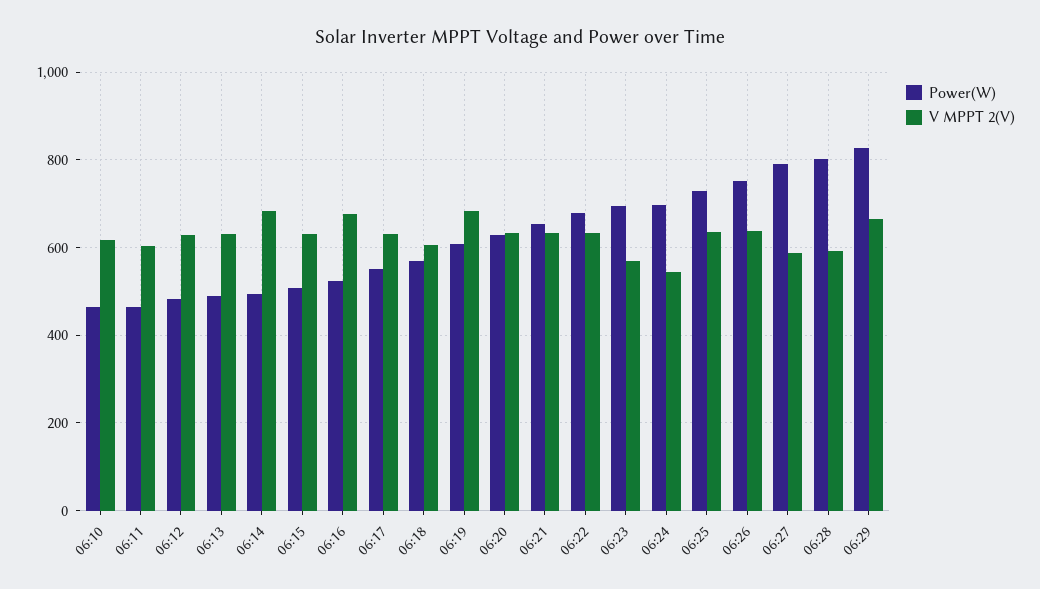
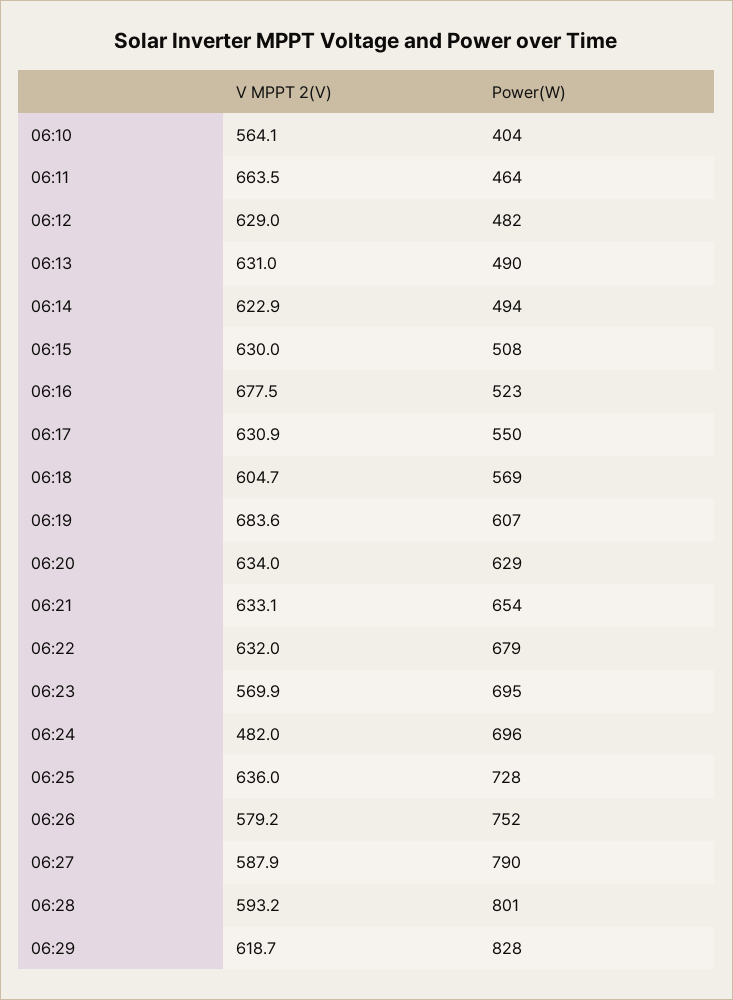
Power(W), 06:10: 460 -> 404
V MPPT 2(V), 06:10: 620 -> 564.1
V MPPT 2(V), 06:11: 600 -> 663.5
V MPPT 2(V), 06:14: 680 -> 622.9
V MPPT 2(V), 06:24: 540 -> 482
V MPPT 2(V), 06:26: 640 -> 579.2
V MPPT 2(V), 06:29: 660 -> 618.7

▶ EXERCISE GOAL: Copy the line containing "V MPPT 2(V), 06:14: 680 -> 622.9" and every line after it, through the last line of the records. Include nothing else.

▶ ANSWER TO THE PROBLEM:
V MPPT 2(V), 06:14: 680 -> 622.9
V MPPT 2(V), 06:24: 540 -> 482
V MPPT 2(V), 06:26: 640 -> 579.2
V MPPT 2(V), 06:29: 660 -> 618.7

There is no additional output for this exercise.